--- Source information ---

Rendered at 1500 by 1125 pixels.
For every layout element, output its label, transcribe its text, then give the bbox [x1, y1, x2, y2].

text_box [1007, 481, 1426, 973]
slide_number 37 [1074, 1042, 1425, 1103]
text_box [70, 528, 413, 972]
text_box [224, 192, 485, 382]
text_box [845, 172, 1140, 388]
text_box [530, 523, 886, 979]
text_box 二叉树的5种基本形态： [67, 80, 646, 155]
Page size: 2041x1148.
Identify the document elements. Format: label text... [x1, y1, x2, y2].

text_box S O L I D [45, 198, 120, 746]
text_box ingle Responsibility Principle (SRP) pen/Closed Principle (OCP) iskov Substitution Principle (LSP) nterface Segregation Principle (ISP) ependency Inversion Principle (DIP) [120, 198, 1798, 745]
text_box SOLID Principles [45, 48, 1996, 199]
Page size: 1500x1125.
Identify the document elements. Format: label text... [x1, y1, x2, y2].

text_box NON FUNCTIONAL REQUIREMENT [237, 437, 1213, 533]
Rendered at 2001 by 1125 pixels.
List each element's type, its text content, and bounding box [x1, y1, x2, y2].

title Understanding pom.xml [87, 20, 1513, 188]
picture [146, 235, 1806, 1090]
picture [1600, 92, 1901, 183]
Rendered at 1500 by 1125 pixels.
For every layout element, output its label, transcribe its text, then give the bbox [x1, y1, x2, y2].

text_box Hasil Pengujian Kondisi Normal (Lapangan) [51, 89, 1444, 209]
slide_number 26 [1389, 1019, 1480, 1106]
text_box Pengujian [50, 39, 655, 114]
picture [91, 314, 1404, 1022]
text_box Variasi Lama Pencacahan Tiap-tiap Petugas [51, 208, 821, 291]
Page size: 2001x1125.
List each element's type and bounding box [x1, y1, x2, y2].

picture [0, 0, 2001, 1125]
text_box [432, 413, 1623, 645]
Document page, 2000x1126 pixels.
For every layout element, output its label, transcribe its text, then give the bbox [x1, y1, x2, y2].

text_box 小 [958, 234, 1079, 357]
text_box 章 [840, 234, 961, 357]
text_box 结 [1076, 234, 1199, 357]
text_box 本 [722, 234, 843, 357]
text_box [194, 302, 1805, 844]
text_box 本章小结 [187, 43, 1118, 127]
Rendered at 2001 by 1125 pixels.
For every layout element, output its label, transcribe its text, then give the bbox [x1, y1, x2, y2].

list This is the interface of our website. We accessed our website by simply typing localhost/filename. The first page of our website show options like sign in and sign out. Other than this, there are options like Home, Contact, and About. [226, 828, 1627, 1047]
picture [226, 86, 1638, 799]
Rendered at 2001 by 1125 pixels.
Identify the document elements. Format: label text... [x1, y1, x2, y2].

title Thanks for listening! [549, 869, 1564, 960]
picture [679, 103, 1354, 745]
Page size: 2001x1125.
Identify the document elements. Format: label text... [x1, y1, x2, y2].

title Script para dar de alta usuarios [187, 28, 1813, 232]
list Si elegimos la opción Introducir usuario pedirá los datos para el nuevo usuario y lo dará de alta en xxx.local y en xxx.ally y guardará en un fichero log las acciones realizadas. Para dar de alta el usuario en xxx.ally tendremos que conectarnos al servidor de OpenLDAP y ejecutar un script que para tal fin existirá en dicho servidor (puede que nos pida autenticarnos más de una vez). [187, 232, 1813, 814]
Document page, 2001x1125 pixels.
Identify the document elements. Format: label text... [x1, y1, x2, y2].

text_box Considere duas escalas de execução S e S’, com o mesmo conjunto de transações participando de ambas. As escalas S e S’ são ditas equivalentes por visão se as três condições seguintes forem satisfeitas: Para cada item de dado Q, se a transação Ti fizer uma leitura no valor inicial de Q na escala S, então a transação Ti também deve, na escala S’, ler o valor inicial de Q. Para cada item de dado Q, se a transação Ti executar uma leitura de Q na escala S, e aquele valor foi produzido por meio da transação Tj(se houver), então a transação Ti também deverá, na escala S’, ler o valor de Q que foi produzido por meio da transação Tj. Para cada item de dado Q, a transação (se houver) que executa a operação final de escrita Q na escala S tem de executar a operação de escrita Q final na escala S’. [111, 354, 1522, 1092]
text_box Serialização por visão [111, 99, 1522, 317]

---

When you reach the line in the material above that holds "text_box [1007, 481, 1426, 973]", begin reproducing lines exactly, and stop after the line that holds "Page size: 2041x1148.".

* [Response to the exercise]:
text_box [1007, 481, 1426, 973]
slide_number 37 [1074, 1042, 1425, 1103]
text_box [70, 528, 413, 972]
text_box [224, 192, 485, 382]
text_box [845, 172, 1140, 388]
text_box [530, 523, 886, 979]
text_box 二叉树的5种基本形态： [67, 80, 646, 155]
Page size: 2041x1148.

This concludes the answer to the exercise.